+++ The data

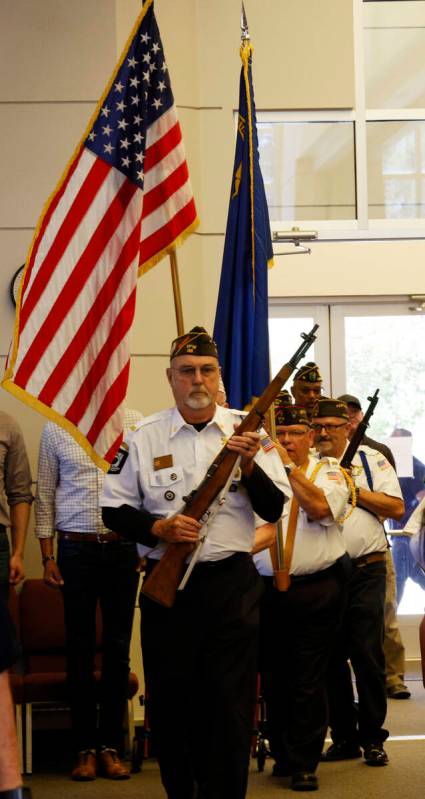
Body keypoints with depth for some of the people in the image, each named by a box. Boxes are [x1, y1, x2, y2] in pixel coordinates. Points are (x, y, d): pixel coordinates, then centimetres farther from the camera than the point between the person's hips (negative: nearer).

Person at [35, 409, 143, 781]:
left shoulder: (136, 423, 3)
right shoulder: (56, 428, 4)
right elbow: (45, 495, 6)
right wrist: (48, 557, 1)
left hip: (124, 548, 0)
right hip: (75, 548, 0)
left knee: (118, 648, 6)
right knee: (80, 649, 5)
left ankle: (111, 745, 15)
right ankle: (86, 747, 13)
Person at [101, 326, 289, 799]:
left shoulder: (248, 431, 3)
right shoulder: (144, 437, 3)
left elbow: (273, 510, 1)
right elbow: (114, 510, 5)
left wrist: (249, 467, -16)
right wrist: (158, 528, -12)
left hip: (233, 584, 0)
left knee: (230, 703, 1)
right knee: (170, 702, 7)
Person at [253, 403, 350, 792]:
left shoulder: (328, 471, 3)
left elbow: (319, 507, -16)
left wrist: (290, 466, -13)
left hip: (315, 591, -3)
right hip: (267, 591, 3)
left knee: (308, 681, -1)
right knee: (273, 678, 11)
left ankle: (304, 763, 7)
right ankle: (282, 753, 25)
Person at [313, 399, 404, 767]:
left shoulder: (371, 460, 5)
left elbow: (396, 507, -3)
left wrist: (354, 490, -8)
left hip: (366, 570, -2)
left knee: (368, 656, -2)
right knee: (331, 657, 7)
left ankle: (372, 738, 7)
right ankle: (343, 736, 17)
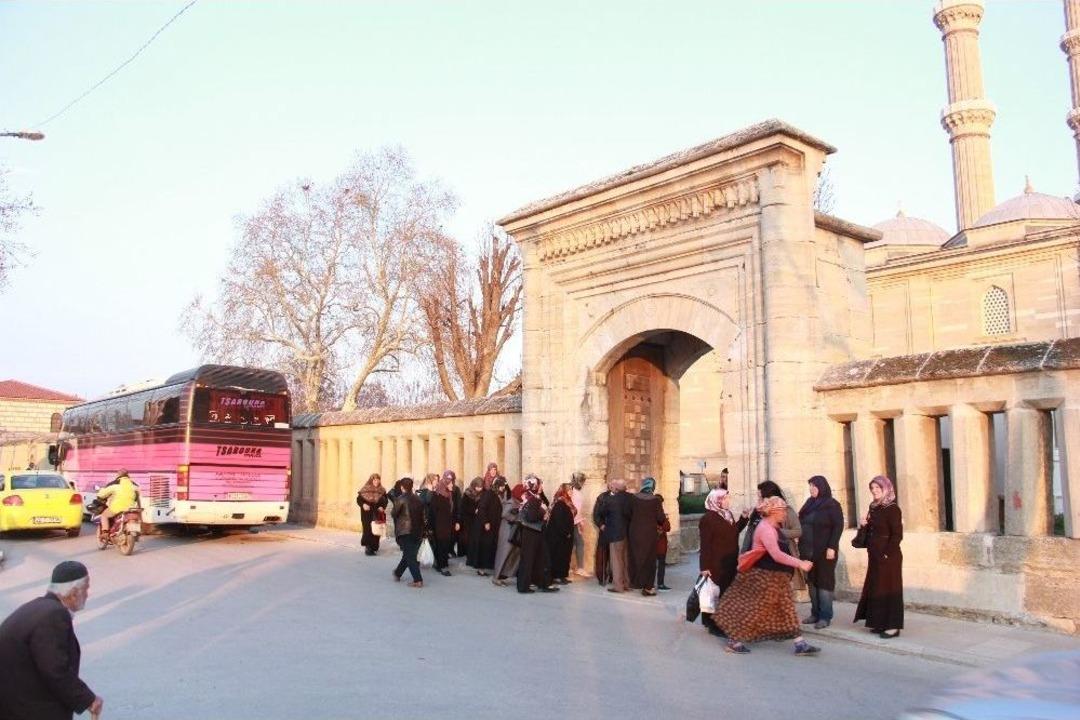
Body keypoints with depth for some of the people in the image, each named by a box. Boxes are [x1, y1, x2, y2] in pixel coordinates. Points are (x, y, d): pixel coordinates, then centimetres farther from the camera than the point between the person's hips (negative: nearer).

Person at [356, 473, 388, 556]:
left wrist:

++++++

*Task objective:*
Reproduce the entries starting at the line that contains "left wrist: (354, 490, -8)" and running through the end of the entries, leaving out the pictures.

*Worked solution:*
left wrist: (354, 490, -8)
left hip: (366, 570, -2)
left knee: (368, 656, -2)
right knee: (331, 657, 7)
left ankle: (372, 738, 7)
right ankle: (343, 736, 17)
Body keypoints with depth for some of the people in the image, each named by a box. Boxes are [x1, y1, x2, y2] in pixel coordinates. Points are (x, y, d): pixel coordinates, then centimetres farther from the camera than the point between the person's hips (negative: nearer).

Person at [356, 473, 388, 556]:
left wrist:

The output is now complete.